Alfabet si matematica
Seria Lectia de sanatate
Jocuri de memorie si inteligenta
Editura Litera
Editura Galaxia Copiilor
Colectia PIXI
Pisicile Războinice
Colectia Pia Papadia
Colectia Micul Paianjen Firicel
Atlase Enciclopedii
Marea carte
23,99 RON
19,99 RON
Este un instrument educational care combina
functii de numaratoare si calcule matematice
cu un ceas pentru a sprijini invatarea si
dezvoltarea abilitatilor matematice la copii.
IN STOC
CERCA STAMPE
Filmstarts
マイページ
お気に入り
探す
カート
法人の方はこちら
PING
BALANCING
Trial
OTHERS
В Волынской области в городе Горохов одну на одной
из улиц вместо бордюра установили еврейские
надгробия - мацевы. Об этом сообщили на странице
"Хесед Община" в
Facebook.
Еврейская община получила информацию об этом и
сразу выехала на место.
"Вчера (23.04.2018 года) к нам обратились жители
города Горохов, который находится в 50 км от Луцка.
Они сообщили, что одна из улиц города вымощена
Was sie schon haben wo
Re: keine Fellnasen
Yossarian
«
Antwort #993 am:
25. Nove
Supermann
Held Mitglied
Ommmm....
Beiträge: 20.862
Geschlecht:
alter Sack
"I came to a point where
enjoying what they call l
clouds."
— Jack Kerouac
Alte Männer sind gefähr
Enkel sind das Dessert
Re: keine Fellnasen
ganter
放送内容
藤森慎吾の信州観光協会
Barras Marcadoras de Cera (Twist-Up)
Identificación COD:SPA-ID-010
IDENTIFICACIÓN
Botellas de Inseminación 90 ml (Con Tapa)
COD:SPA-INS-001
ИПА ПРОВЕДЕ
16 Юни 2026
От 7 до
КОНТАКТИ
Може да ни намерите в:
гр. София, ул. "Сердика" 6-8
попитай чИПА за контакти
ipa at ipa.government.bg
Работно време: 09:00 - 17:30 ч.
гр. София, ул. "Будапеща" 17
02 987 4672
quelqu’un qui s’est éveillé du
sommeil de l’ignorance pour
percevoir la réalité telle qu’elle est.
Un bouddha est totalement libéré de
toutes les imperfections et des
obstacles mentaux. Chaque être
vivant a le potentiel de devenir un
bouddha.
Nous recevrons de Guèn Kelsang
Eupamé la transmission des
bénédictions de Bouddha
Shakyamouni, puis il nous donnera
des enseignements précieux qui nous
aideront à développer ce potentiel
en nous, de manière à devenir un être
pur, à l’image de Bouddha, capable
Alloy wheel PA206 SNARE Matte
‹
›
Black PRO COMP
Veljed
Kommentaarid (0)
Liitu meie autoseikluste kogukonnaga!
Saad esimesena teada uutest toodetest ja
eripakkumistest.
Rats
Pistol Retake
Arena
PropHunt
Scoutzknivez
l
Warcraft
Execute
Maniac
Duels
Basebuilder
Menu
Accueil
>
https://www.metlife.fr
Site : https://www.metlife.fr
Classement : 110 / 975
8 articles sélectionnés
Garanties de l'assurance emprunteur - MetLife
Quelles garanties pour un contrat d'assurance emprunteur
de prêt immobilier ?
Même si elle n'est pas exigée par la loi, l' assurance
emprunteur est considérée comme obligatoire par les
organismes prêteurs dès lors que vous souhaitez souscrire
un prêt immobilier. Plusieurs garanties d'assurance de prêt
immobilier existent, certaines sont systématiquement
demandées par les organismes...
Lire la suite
++++++++
**Try it**
Could you reproduce exactly the lines of the entries above, from the one with "Beiträge: 20.862" through the one with "Scoutzknivez", and nothing else?

**Written answer**
Beiträge: 20.862
Geschlecht:
alter Sack
"I came to a point where
enjoying what they call l
clouds."
— Jack Kerouac
Alte Männer sind gefähr
Enkel sind das Dessert
Re: keine Fellnasen
ganter
放送内容
藤森慎吾の信州観光協会
Barras Marcadoras de Cera (Twist-Up)
Identificación COD:SPA-ID-010
IDENTIFICACIÓN
Botellas de Inseminación 90 ml (Con Tapa)
COD:SPA-INS-001
ИПА ПРОВЕДЕ
16 Юни 2026
От 7 до
КОНТАКТИ
Може да ни намерите в:
гр. София, ул. "Сердика" 6-8
попитай чИПА за контакти
ipa at ipa.government.bg
Работно време: 09:00 - 17:30 ч.
гр. София, ул. "Будапеща" 17
02 987 4672
quelqu’un qui s’est éveillé du
sommeil de l’ignorance pour
percevoir la réalité telle qu’elle est.
Un bouddha est totalement libéré de
toutes les imperfections et des
obstacles mentaux. Chaque être
vivant a le potentiel de devenir un
bouddha.
Nous recevrons de Guèn Kelsang
Eupamé la transmission des
bénédictions de Bouddha
Shakyamouni, puis il nous donnera
des enseignements précieux qui nous
aideront à développer ce potentiel
en nous, de manière à devenir un être
pur, à l’image de Bouddha, capable
Alloy wheel PA206 SNARE Matte
‹
›
Black PRO COMP
Veljed
Kommentaarid (0)
Liitu meie autoseikluste kogukonnaga!
Saad esimesena teada uutest toodetest ja
eripakkumistest.
Rats
Pistol Retake
Arena
PropHunt
Scoutzknivez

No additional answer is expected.